WHAT NEEDS TO BE DONE >> The listing below should be written out exactly; please include all of it.

DATASET EXTRACT >>

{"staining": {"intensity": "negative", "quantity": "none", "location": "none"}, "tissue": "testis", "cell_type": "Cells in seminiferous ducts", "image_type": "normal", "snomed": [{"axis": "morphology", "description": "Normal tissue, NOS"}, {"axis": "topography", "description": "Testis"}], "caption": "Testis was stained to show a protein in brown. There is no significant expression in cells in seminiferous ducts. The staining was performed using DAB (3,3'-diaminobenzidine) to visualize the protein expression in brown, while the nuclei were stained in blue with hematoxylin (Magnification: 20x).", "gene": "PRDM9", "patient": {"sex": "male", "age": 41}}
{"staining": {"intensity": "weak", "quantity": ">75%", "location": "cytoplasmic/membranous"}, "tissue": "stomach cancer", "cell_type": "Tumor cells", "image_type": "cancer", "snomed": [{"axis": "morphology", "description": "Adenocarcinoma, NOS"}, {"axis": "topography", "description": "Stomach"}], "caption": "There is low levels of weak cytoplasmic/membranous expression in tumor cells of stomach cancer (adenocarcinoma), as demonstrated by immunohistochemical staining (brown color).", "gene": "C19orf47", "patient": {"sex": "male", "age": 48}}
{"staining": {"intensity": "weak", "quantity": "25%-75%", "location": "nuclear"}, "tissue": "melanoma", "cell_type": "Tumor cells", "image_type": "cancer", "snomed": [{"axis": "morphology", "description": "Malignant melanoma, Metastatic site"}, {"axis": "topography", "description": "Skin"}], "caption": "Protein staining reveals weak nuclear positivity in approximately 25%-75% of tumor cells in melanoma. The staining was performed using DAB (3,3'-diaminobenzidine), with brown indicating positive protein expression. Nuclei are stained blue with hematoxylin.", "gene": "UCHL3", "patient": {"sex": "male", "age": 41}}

FINISHED TASK >>
{"staining": {"intensity": "negative", "quantity": "none", "location": "none"}, "tissue": "testis", "cell_type": "Cells in seminiferous ducts", "image_type": "normal", "snomed": [{"axis": "morphology", "description": "Normal tissue, NOS"}, {"axis": "topography", "description": "Testis"}], "caption": "Testis was stained to show a protein in brown. There is no significant expression in cells in seminiferous ducts. The staining was performed using DAB (3,3'-diaminobenzidine) to visualize the protein expression in brown, while the nuclei were stained in blue with hematoxylin (Magnification: 20x).", "gene": "PRDM9", "patient": {"sex": "male", "age": 41}}
{"staining": {"intensity": "weak", "quantity": ">75%", "location": "cytoplasmic/membranous"}, "tissue": "stomach cancer", "cell_type": "Tumor cells", "image_type": "cancer", "snomed": [{"axis": "morphology", "description": "Adenocarcinoma, NOS"}, {"axis": "topography", "description": "Stomach"}], "caption": "There is low levels of weak cytoplasmic/membranous expression in tumor cells of stomach cancer (adenocarcinoma), as demonstrated by immunohistochemical staining (brown color).", "gene": "C19orf47", "patient": {"sex": "male", "age": 48}}
{"staining": {"intensity": "weak", "quantity": "25%-75%", "location": "nuclear"}, "tissue": "melanoma", "cell_type": "Tumor cells", "image_type": "cancer", "snomed": [{"axis": "morphology", "description": "Malignant melanoma, Metastatic site"}, {"axis": "topography", "description": "Skin"}], "caption": "Protein staining reveals weak nuclear positivity in approximately 25%-75% of tumor cells in melanoma. The staining was performed using DAB (3,3'-diaminobenzidine), with brown indicating positive protein expression. Nuclei are stained blue with hematoxylin.", "gene": "UCHL3", "patient": {"sex": "male", "age": 41}}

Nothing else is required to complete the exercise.